Copyright ©The Author(s) 2015. Published by Baishideng Publishing Group Inc. All rights reserved.
World J Hepatol. Aug 28, 2015; 7(18): 2155-2161
Published online Aug 28, 2015. doi: 10.4254/wjh.v7.i18.2155
Advances in hepatocellular carcinoma: Nonalcoholic steatohepatitis-related hepatocellular carcinoma
Fauzia Z Khan, Ryan B Perumpail, Robert J Wong, Aijaz Ahmed
Fauzia Z Khan, Ryan B Perumpail, Aijaz Ahmed, Division of Gastroenterology and Hepatology, Stanford University School of Medicine, Stanford, CA 94305, United States
Robert J Wong, Division of Gastroenterology and Hepatology, Alameda Health System - Highland Hospital Campus, Oakland, CA 94602, United States
Author contributions: Khan FZ, Perumpail RB, Wong RJ and Ahmed A developed an outline for the review article; Khan FZ, Perumpail RB, Wong RJ and Ahmed A performed research; Khan FZ, Perumpail RB, Wong RJ and Ahmed A performed a medline search to review the published data on this topic; Khan FZ and Perumpail RB prepared the initial and final draft based on input from senior authors; Wong RJ and Ahmed A reviewed each section of the manuscript and provided critical mentorship to complete this review article.

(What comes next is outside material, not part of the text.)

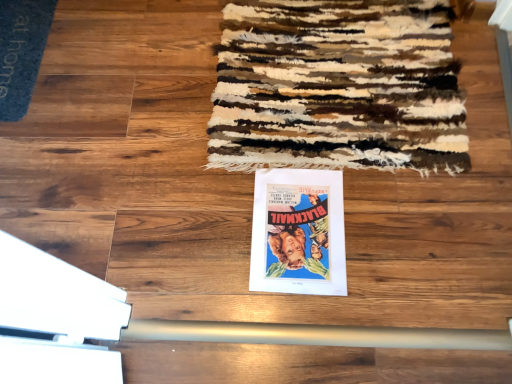
Identify the location of blank area to the left of matte paper poster at center. Image resolution: width=512 pixels, height=384 pixels. (202, 229).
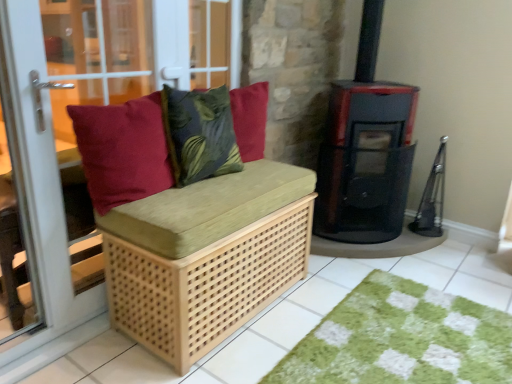
Locate an element on the screen. free space to the right of velvety green leaf-patterned pillow at center is located at coordinates (265, 175).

Conflict-of-interest statement: We declare that we have no conflicts of interest.
Open-Access: This article is an open-access article which was selected by an in-house editor and fully peer-reviewed by external reviewers. It is distributed in accordance with the Creative Commons Attribution Non Commercial (CC BY-NC 4.0) license, which permits others to distribute, remix, adapt, build upon this work non-commercially, and license their derivative works on different terms, provided the original work is properly cited and the use is non-commercial. See:
Correspondence to: Aijaz Ahmed, MD, Associate Professor of Medicine, Medical Director Liver Transplant Program, Division of Gastroenterology and Hepatology, Stanford University School of Medicine, 750 Welch Road, Suite 210, Palo Alto, Stanford, CA 94305, United States.

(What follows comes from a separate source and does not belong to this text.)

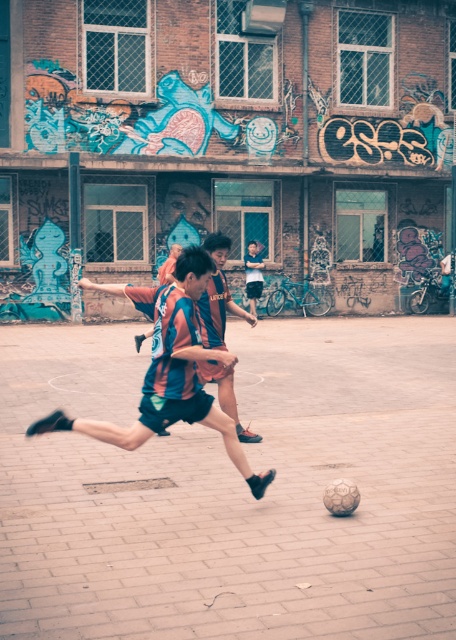
You are a photographer trying to capture the soccer player in motion. The soccer ball is at the point with coordinates (169, 369). Where should you focus your camera to ensure you capture the striped jersey at center?

The point (169, 369) corresponds to the striped jersey at center, so you should focus your camera on that point to capture the striped jersey at center.

You are a photographer trying to capture both the striped jersey at center and the multicolored jersey at center in a single shot. Based on their sizes, which jersey should you focus on to ensure both are in frame without zooming in or out?

The striped jersey at center might be wider than multicolored jersey at center, so focusing on the striped jersey at center would help keep both in frame since it is wider.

Telephone: +1-650-4986091 Fax: +1-650-4985692
Received: April 24, 2015
Peer-review started: April 24, 2015
First decision: July 17, 2015
Revised: July 22, 2015
Accepted: August 16, 2015
Article in press: August 17, 2015
Published online: August 28, 2015

An increase in the prevalence of obesity and diabetes mellitus has been associated with the rise in nonalcoholic fatty liver disease (NAFLD). Two-thirds of the obese and diabetic populations are estimated to develop NAFLD. Currently, NAFLD is the most common etiology for chronic liver disease globally. The clinical spectrum of NAFLD ranges from simple steatosis, an accumulation of fat greater than 5% of liver weight, to nonalcoholic steatohepatitis (NASH), a more aggressive form with necroinflammation and fibrosis. Among the patients who develop NASH, up to 20% may advance to cirrhosis and are at risk for complications of end-stage liver disease. One of the major complications observed in patients with NASH-related cirrhosis is hepatocellular carcinoma (HCC), which has emerged as the sixth most common cancer and second leading etiology of cancer-related deaths worldwide. The incidence of HCC in the United States alone has tripled over the last three decades. In addition, emerging data are suggesting that a small proportion of patients with NAFLD may be at higher risk for HCC in the absence of cirrhosis - implicating obesity and diabetes mellitus as potential risk factors for HCC.

Keywords: Hepatocellular carcinoma, Nonalcoholic fatty liver disease, Obesity, Insulin resistance, Nonalcoholic steatohepatitis, Overweight

Core tip: The worldwide rise in overweight and obesity has been associated with increasing rates of nonalcoholic fatty liver disease (NAFLD), which is now the most common etiology of chronic liver disease. The more aggressive form of NAFLD, nonalcoholic steatohepatitis (NASH), promotes the development of hepatocellular carcinoma (HCC). As NASH-related cirrhosis has emerged as the most rapidly increasing indication for HCC-related liver transplantation in the United States, new strategies for HCC surveillance and targeted therapies in this patient population are warranted.